Beitragvon Eric » 10. Feb 2015 22:19

Die Entscheidung kann ich uneingeschränkt unterschreiben.

Wenn alle zusehen, wie HH unberechtigt ein Spiel ansagt und spielt ( er ist ja nicht mal VH und der Beginn des Spiels ist von den Gegenern abhängig ), dann soll er es auch haben.

Sicher, wenn VH - aus welchen Gründen auch immer - glaubte, mit der 2. Nennung von 72 sei 77 gemeint, und HH sehr wohl weiß, dass VH das denkt, aber auch weiß, dass dem nicht so ist, und sich so vlt. sein Spiel "erschleicht" , ist das für mich noch kein Grund.

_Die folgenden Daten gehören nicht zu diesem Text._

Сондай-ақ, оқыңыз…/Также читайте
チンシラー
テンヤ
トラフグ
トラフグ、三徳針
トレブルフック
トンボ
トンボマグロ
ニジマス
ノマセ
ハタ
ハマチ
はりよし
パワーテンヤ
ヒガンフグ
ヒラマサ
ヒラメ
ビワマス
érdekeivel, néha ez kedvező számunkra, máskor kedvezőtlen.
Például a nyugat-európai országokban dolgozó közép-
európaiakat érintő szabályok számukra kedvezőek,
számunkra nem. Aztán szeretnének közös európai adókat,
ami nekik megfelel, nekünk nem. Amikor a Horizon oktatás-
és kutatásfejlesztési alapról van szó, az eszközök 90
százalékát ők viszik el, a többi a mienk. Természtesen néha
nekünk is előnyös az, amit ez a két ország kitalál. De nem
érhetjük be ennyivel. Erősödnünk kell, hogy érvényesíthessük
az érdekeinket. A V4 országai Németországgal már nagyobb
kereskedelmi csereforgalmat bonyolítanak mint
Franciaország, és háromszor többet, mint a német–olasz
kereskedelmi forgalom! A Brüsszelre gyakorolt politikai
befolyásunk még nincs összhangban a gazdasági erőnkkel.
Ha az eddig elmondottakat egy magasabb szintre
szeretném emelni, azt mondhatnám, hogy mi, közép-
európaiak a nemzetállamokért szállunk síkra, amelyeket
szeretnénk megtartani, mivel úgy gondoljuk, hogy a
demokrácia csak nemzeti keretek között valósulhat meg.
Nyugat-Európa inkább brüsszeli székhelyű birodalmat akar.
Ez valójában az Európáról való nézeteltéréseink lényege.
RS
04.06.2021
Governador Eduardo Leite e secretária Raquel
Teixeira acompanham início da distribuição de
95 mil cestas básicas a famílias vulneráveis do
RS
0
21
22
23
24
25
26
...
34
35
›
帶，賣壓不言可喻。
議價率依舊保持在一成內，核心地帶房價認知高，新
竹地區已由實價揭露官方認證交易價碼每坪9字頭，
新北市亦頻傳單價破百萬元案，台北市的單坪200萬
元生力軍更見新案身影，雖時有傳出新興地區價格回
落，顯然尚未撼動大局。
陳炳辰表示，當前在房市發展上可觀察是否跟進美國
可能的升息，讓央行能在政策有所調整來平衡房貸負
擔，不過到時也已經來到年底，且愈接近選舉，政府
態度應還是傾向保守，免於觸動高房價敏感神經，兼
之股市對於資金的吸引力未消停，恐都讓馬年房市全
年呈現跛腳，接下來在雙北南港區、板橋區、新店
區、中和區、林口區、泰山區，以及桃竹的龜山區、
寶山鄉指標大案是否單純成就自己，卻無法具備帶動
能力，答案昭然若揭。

Ich würde sogar - außer man will den Fall hier abschließen - wenn HH schon - widespruchslos !! - den Skat aufgenommen hat , nicht mehr auf unberechtigte Skateinsicht und Reizausschluss entscheiden.

Wie sehen das die anderen ?
Zuletzt geändert von Eric am 10. Feb 2015 22:30, insgesamt 1-mal geändert.
So ist das Skatspiel eben - manche Spiele verliert man, und manche gewinnen die anderen

Ein Weiser schätzt kein Spiel, wo nur der Zufall regieret.